'''
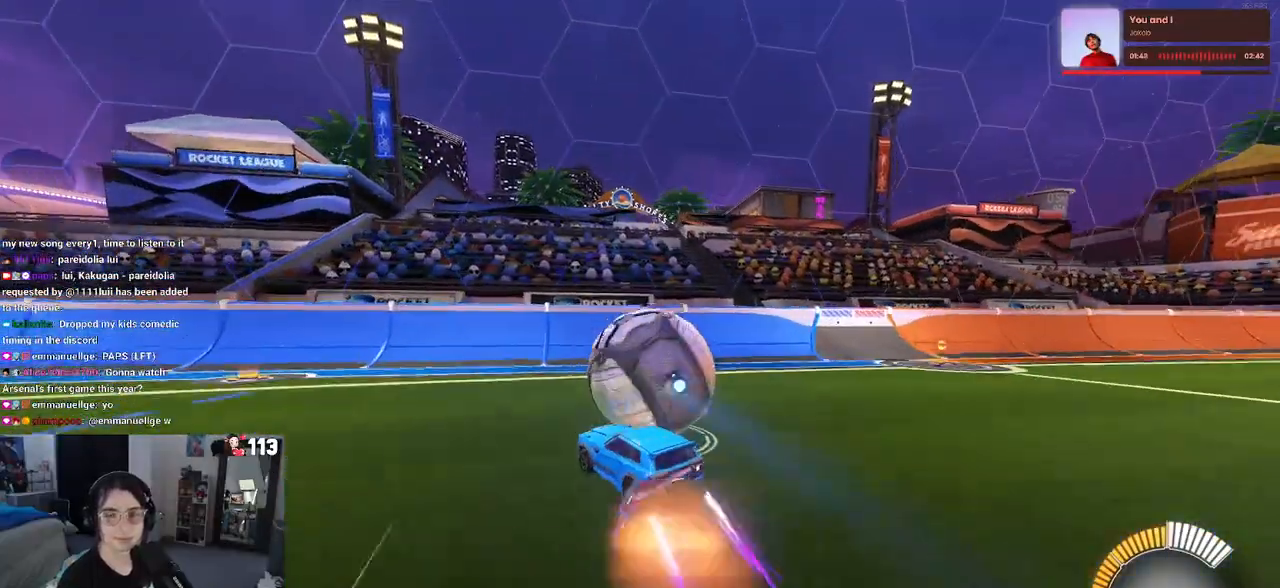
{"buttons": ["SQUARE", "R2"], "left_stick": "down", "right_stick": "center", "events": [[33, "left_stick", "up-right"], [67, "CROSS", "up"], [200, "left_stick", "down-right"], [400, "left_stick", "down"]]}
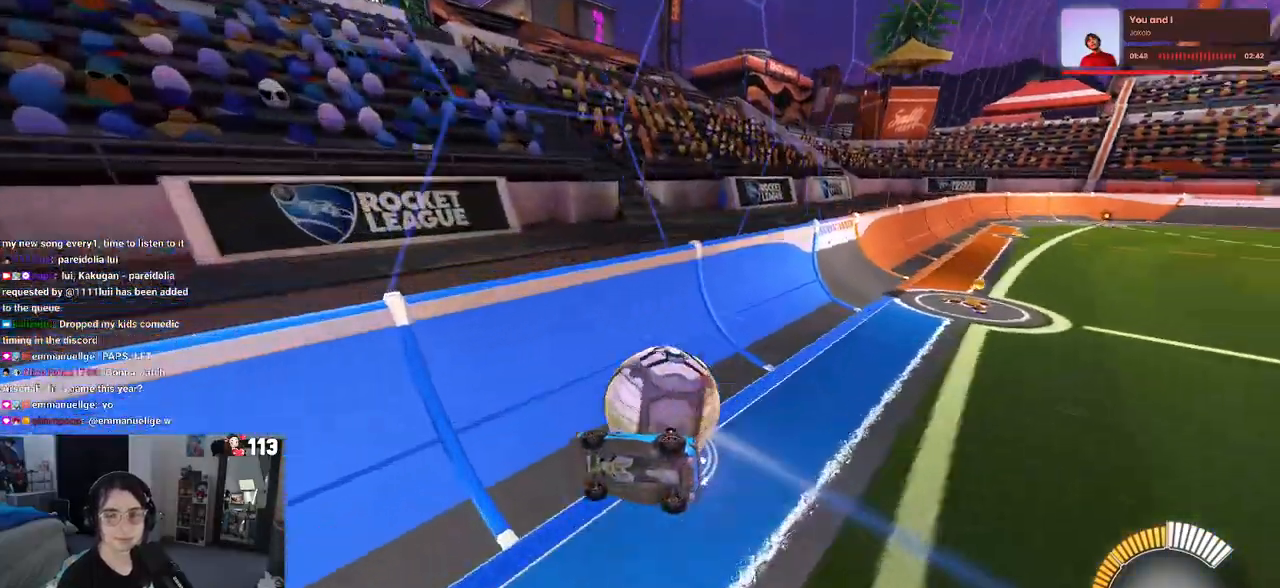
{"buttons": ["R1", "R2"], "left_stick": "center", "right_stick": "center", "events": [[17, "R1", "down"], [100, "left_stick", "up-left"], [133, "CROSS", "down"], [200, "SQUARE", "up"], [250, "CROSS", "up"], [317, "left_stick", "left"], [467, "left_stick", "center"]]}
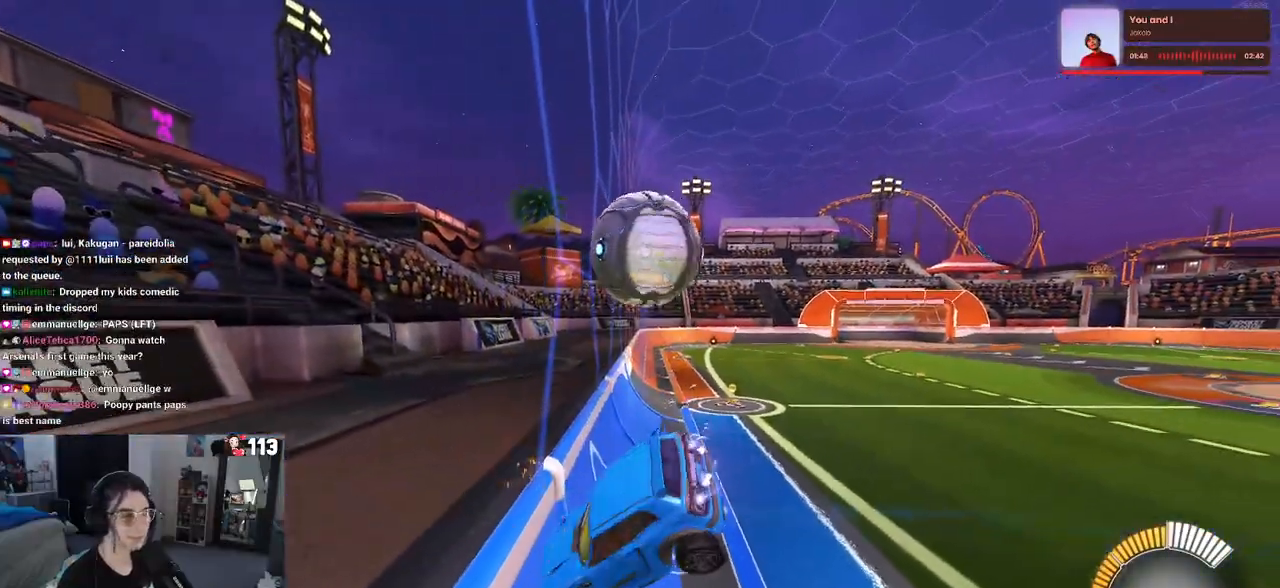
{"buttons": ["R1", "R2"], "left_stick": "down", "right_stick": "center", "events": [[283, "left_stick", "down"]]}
'''
**What to produce**
Would you please set down the data above again exactly, without its pictures?

**Answer for this exercise**
{"buttons": ["SQUARE", "R2"], "left_stick": "down", "right_stick": "center", "events": [[33, "left_stick", "up-right"], [67, "CROSS", "up"], [200, "left_stick", "down-right"], [400, "left_stick", "down"]]}
{"buttons": ["R1", "R2"], "left_stick": "center", "right_stick": "center", "events": [[17, "R1", "down"], [100, "left_stick", "up-left"], [133, "CROSS", "down"], [200, "SQUARE", "up"], [250, "CROSS", "up"], [317, "left_stick", "left"], [467, "left_stick", "center"]]}
{"buttons": ["R1", "R2"], "left_stick": "down", "right_stick": "center", "events": [[283, "left_stick", "down"]]}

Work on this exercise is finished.